Schalke reached the semi-finals that season with Raul and Manuel Neuer in their team, but, despite their vast size and 61,000 average crowds (and 160,000 paid up members) which make them the third best-supported team in Germany and seventh in the world, they’re not a name you associate with success.
“When I started watching football in the ’70s, we were actually like Man United,” Kemmer tells The Post. “We never won the Bundesliga – we’ve been runners up six times – but we had huge crowds and would take 15,000 fans to away games. Along with Bayern we were the only club with a nationwide support.
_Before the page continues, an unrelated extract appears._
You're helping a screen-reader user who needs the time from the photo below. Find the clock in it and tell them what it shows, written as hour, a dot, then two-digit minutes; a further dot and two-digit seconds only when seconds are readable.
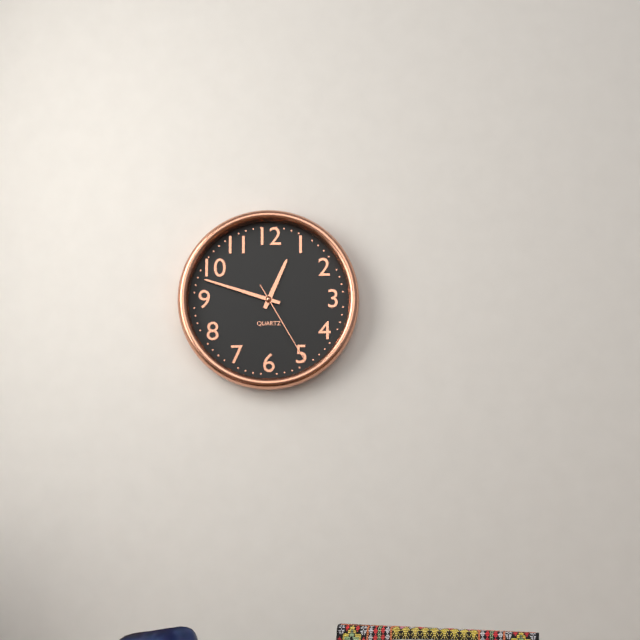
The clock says 12.48.25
Dortmund has that now with their more recent success, but while Schalke still don’t win the league, we still take 15,000 to away games – and we definitely don’t sing You’ll Never Walk Alone.”
There’s a nice line in self-depreciation in Gelsenkirchen, where Schalke play. It’s not beautiful, moneyed Munich, but a former coal-mining town with blue collar support. Nearby Dortmund is the same, a small football city where vast crowds gather.